Jack est atterré. Il se tient silencieusement à sa tâche parmi ces hommes qui circulent autour de l’étau, à moitié nus, chargés de barres de fer dont la pointe est rougie, suants, velus, s’arc-boutant, se tordant, prenant eux aussi dans la chaleur intense où ils s’agitent des souplesses de feu en fusion, des révoltes de métal amolli par une flamme. Ah ! si, franchissant l’espace, les yeux de cette folle de Charlotte pouvaient voir son enfant, son Jack, au milieu de ce grouillement humain, hâve, blême, ruisselant, les manches retroussées sur ses bras maigres, sa blouse et sa chemise entr’ouvertes sur sa poitrine délicate et trop blanche, les yeux rouges, la gorge enflammée de la poussière aiguë qui flotte, quelle pitié lui viendrait et quels remords !
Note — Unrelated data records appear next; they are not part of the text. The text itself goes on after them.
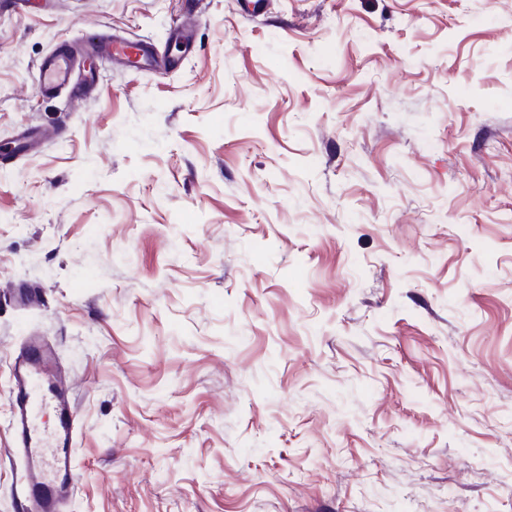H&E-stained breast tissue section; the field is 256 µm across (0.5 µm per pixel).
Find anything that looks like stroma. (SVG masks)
<instances>
[{
    "mask_svg": "<svg viewBox=\"0 0 512 512\" xmlns=\"http://www.w3.org/2000/svg\"><path fill=\"white\" fill-rule=\"evenodd\" d=\"M182 10L0 0V512L30 335L64 512H512V0ZM92 25L180 64L37 96Z\"/></svg>",
    "mask_w": 512,
    "mask_h": 512,
    "instance_id": "1",
    "label": "stroma"
}]
</instances>
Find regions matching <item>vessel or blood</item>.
Masks as SVG:
<instances>
[{"instance_id":"vessel-or-blood-1","label":"vessel or blood","mask_w":512,"mask_h":512,"mask_svg":"<svg viewBox=\"0 0 512 512\" xmlns=\"http://www.w3.org/2000/svg\"><path fill=\"white\" fill-rule=\"evenodd\" d=\"M93 54L131 68H165L152 44L119 38L104 31L83 41L80 47L60 46L40 64L37 94L46 96L67 91L71 100L89 97L96 82L82 73L81 59ZM13 455L24 465L23 488L17 498V512H61L73 486L74 428L70 382L54 371L51 347L32 336L12 363ZM54 413L50 428L36 419L41 410Z\"/></svg>"}]
</instances>
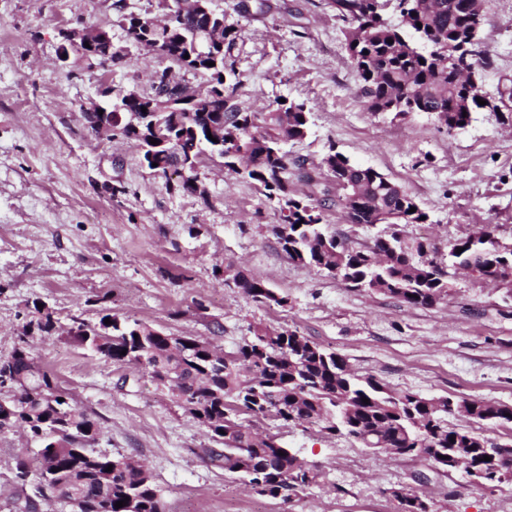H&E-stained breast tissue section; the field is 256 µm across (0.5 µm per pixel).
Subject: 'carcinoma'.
<instances>
[{
	"label": "carcinoma",
	"mask_w": 512,
	"mask_h": 512,
	"mask_svg": "<svg viewBox=\"0 0 512 512\" xmlns=\"http://www.w3.org/2000/svg\"><path fill=\"white\" fill-rule=\"evenodd\" d=\"M336 16L345 25L346 49L356 70L358 94L369 112H431L448 129L465 127L472 113L495 111L484 91L478 68L465 82L457 78L450 62L458 45L477 40L483 23V0H330ZM399 13L401 24L393 25L385 11ZM198 20L187 11L183 20H128L132 43L204 81L192 93L193 101L168 106V98L155 92L136 97L131 92L111 93L113 136L133 139L143 150V160L154 171L181 167L175 190L205 195L198 184L196 166L208 152L224 159V168L252 180L264 195L288 212L285 223L274 232L288 259L333 273L343 269L345 282L354 288H376L412 307H430L447 292L446 272L430 256L432 249L419 241L407 246L398 227L421 224L426 212L401 185L371 167H362L340 152H331L322 168L336 186V196L326 189L323 196L304 199L291 189L295 177L307 183L314 176L305 164L288 154L284 144L303 139L309 112L302 104L275 100L263 112H248L234 98L238 83L234 50L239 30L231 24L212 27L218 57H203L195 47ZM189 58H184V55ZM215 66H208L210 62ZM486 101L481 105L477 99ZM146 111H141V108ZM164 127L167 146L149 143L154 125ZM224 142L217 147L207 132ZM340 206L353 224H387L392 231L377 237L367 250L347 247L335 234L323 231L325 213ZM415 212H410L411 208ZM462 252H457V249ZM453 265L467 269L476 264L480 275L497 281L512 278V250H502L487 237H466L448 245ZM235 287L259 303L282 306L287 298L261 280L237 272ZM81 344L102 358L133 364L163 384L177 400L192 404L188 411L224 441V451L211 452L210 459L224 463V470L241 475L258 493L276 498L284 491L314 483L317 472L267 436L260 437L235 416L245 412L254 418L272 417L288 425L306 424L329 434H346L374 453L390 457L412 456L440 467L439 453L463 448V457L486 473L487 485L512 478V443L493 446L482 436L462 428H450L445 417L463 414L477 422L512 423V406L483 399L452 400L446 396L426 398L418 394H394L372 376L349 369L345 358L294 331L258 328L249 343L225 356L209 343L186 336L164 334L155 328L122 323L81 320L71 329ZM147 357V363L139 362ZM174 365L177 381L166 383L162 370ZM55 386L51 376L30 356L26 346L0 359V431L20 427L37 445L36 470L50 484L60 483L72 512H128L116 507L133 493L137 512H166L161 490L147 469L127 457H113L90 447L99 428L79 411L68 393L44 397ZM369 399L364 403L363 399ZM490 460L485 461L483 457ZM112 470H107V467ZM399 512H430L428 503L413 495L398 502Z\"/></svg>",
	"instance_id": "carcinoma-1"
}]
</instances>
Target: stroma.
I'll use <instances>...</instances> for the list:
<instances>
[{"label":"stroma","instance_id":"35a3bbf8","mask_svg":"<svg viewBox=\"0 0 512 512\" xmlns=\"http://www.w3.org/2000/svg\"><path fill=\"white\" fill-rule=\"evenodd\" d=\"M237 2L212 0L241 31L236 100L250 111L279 98L305 104L310 130L286 143L290 155L315 170L336 150L402 185L429 216L404 226L402 237L428 240L439 261L450 241L484 226L512 245L511 118L482 110L452 134L427 112L367 111L327 0H248L243 15ZM162 15L159 0H0V358L27 343L98 422L96 450L141 462L168 512H397L399 489L421 495L431 512H512V479L485 487L464 471L376 454L344 434L256 424L242 413L240 422L319 473L282 496L258 494L210 460L220 441L147 372L73 341L75 320L111 314L230 355L260 325L297 332L396 393L512 405V289L455 269L446 295L427 308L351 288L288 259L274 233L279 206L222 158L200 159L205 196L180 193L146 166L135 141L89 128L83 113L102 87L146 92L153 72L166 68L126 31L129 17ZM101 25L125 53L122 63L106 67L74 50L60 57L62 31ZM480 46L489 57L481 82L495 101L512 89V0H485ZM324 226L357 250L385 230L349 223L336 207ZM240 270L287 304L254 302L230 281ZM41 308L52 312L54 330L26 336ZM34 452L21 432H0V512H26L33 487L17 482L15 465Z\"/></svg>","mask_w":512,"mask_h":512}]
</instances>
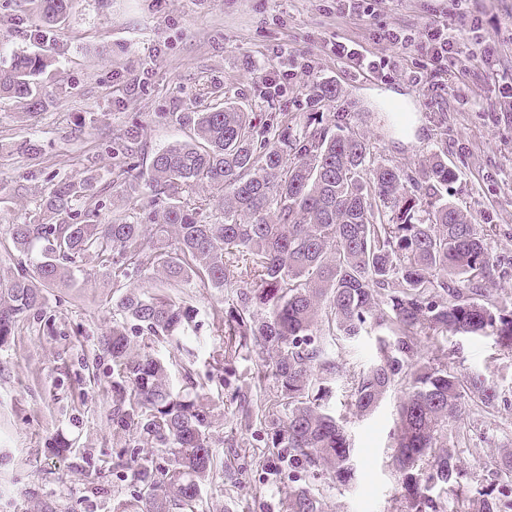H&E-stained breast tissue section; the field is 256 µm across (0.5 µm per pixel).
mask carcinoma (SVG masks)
<instances>
[{"mask_svg": "<svg viewBox=\"0 0 512 512\" xmlns=\"http://www.w3.org/2000/svg\"><path fill=\"white\" fill-rule=\"evenodd\" d=\"M33 40L46 46L76 0H33ZM0 68V98L26 114L41 112V75L54 63L41 52L9 51ZM194 138L156 152L143 216L115 213L99 224L68 222L93 182L60 181L36 218L9 224L5 237L27 260L0 278V344L16 318L43 306L44 288L73 281L90 257L117 288L122 324L100 352L112 358V424L134 436V447L162 448L169 463L139 452L119 463L137 488L113 512H198L204 483L218 466L210 429L213 395L183 366L176 388L169 363L146 351L157 340L186 344L194 309L163 289L131 286L153 269L164 284L189 279L230 293L213 314L223 336L211 368L224 414L258 419L277 469L308 482L288 492L280 512H326L327 493L356 477L347 416L372 414L388 393L402 392L390 434L397 491L391 512H512V448L465 472L448 447V426L466 406H496L493 379L448 365V336H490L512 356V303L489 287L494 262L481 226L448 202L423 200L455 172L434 157L428 185L408 190L398 167L371 157L366 139L331 132L309 120L296 130L288 114L257 130L251 113L223 103L174 114ZM209 189L196 196V188ZM375 336L368 366L349 369L336 349ZM143 343L135 350L130 336ZM430 355H424V351ZM256 368H238L251 355ZM341 391L345 413L330 408Z\"/></svg>", "mask_w": 512, "mask_h": 512, "instance_id": "1", "label": "carcinoma"}]
</instances>
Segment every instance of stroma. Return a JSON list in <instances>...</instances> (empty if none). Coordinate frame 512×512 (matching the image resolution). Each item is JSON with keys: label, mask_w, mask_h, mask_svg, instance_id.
Wrapping results in <instances>:
<instances>
[{"label": "stroma", "mask_w": 512, "mask_h": 512, "mask_svg": "<svg viewBox=\"0 0 512 512\" xmlns=\"http://www.w3.org/2000/svg\"><path fill=\"white\" fill-rule=\"evenodd\" d=\"M31 8L30 0H0V41L11 49L35 48L26 32ZM440 16L455 30L465 18L477 19L490 41L482 47L463 40L438 88L419 49L394 48L375 32L392 24L416 30ZM333 40L394 66L354 70L328 51ZM53 47L45 110L31 119L0 99V225L33 218L54 180L96 177L79 209L103 220L125 206L124 191L112 185L115 171L138 183V201H148L152 155L191 135L163 113L200 112L220 99L254 113L259 126L284 112L300 127L316 113L322 125L364 135L378 162L420 182L424 161L440 156L456 176L438 197L486 229L495 284L512 292V102L505 87L512 79V0H373L363 17L337 15L334 0H77ZM269 78L285 92L267 93ZM325 87L336 96H322ZM134 123L141 136L133 153H118ZM24 140L36 154L17 153ZM44 294L42 308L21 315L0 344V512L38 505L112 512L134 493L115 466L126 437L112 429V360L98 350L117 317L112 281L87 259L75 285L56 284ZM172 294L197 312L189 334L194 369L205 375L221 343L211 316L227 295L192 281ZM448 359L459 371L493 376L512 401V358L493 338L449 337ZM399 399L388 395L371 415L349 418L358 478L333 492L328 512H388L397 484L389 433ZM461 421L478 422L484 433L475 450L460 455L467 471L512 445V408L469 412ZM257 433L239 430L232 450L216 421L212 447L238 481L215 474L202 489V512H277L291 483L269 475ZM59 435L70 453L53 452Z\"/></svg>", "instance_id": "1"}]
</instances>
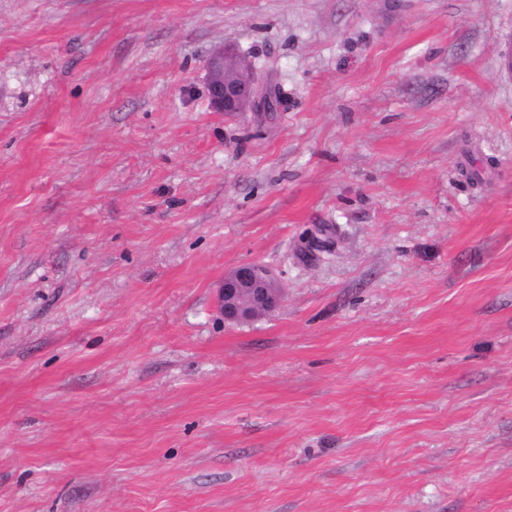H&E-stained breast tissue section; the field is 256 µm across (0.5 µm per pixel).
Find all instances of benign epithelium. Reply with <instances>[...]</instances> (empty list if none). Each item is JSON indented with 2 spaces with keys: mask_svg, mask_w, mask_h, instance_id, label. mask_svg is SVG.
<instances>
[{
  "mask_svg": "<svg viewBox=\"0 0 512 512\" xmlns=\"http://www.w3.org/2000/svg\"><path fill=\"white\" fill-rule=\"evenodd\" d=\"M204 80L210 104L218 112L254 108L273 111L279 105L277 93L263 86L250 62L229 47L214 50L206 64ZM281 300L274 273L255 262L242 263L226 272L216 294L220 315L233 324L267 315Z\"/></svg>",
  "mask_w": 512,
  "mask_h": 512,
  "instance_id": "1",
  "label": "benign epithelium"
}]
</instances>
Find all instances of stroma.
Listing matches in <instances>:
<instances>
[{
	"mask_svg": "<svg viewBox=\"0 0 512 512\" xmlns=\"http://www.w3.org/2000/svg\"><path fill=\"white\" fill-rule=\"evenodd\" d=\"M222 45L278 110L211 108ZM511 45L512 0H0V512H512ZM246 262L283 301L227 324Z\"/></svg>",
	"mask_w": 512,
	"mask_h": 512,
	"instance_id": "35a3bbf8",
	"label": "stroma"
}]
</instances>
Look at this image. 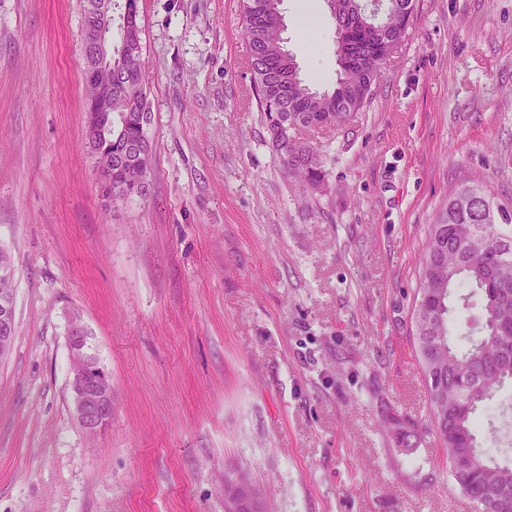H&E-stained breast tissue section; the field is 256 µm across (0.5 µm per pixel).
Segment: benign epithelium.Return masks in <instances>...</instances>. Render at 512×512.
I'll list each match as a JSON object with an SVG mask.
<instances>
[{
    "label": "benign epithelium",
    "instance_id": "7a95c632",
    "mask_svg": "<svg viewBox=\"0 0 512 512\" xmlns=\"http://www.w3.org/2000/svg\"><path fill=\"white\" fill-rule=\"evenodd\" d=\"M95 40L89 44L92 58L88 69L90 80L86 91H94L98 79L108 74L109 43L104 31L92 25ZM14 273L9 256L0 250V362L7 359L13 349L16 331L14 316L15 288ZM87 332L75 324L69 331L70 379L73 413L88 435L102 432L112 420V377L100 364L96 355L88 350ZM248 498L258 501V494L246 484H240L232 491L230 512H239L240 502Z\"/></svg>",
    "mask_w": 512,
    "mask_h": 512
}]
</instances>
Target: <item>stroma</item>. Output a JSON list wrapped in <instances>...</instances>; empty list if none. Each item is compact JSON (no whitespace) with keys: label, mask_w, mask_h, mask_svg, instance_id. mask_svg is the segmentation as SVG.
Segmentation results:
<instances>
[{"label":"stroma","mask_w":512,"mask_h":512,"mask_svg":"<svg viewBox=\"0 0 512 512\" xmlns=\"http://www.w3.org/2000/svg\"><path fill=\"white\" fill-rule=\"evenodd\" d=\"M147 197L106 204L85 145L80 0H0V512H473L429 425L411 333L423 244L464 184L512 203V0H418L345 131L305 132L322 190L273 152L239 0H139ZM311 87L337 79L327 0H283ZM112 420L72 413V320ZM417 429L405 446L399 427ZM512 456V384L479 416ZM11 288H2V285ZM14 273L9 256L0 250V362L7 359L13 349L16 331L14 316Z\"/></svg>","instance_id":"stroma-1"}]
</instances>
Comme il faut qu’à l’atelier chacun ait un nom de guerre, on l’a surnommé « l’Aztec, » à cause de sa maigreur, et le joli blondin d’autrefois est en train de mériter ce surnom, de devenir l’enfant des fabriques, ce petit être privé d’air, surmené, étouffé, dont le visage vieillit à mesure que son corps s’étiole.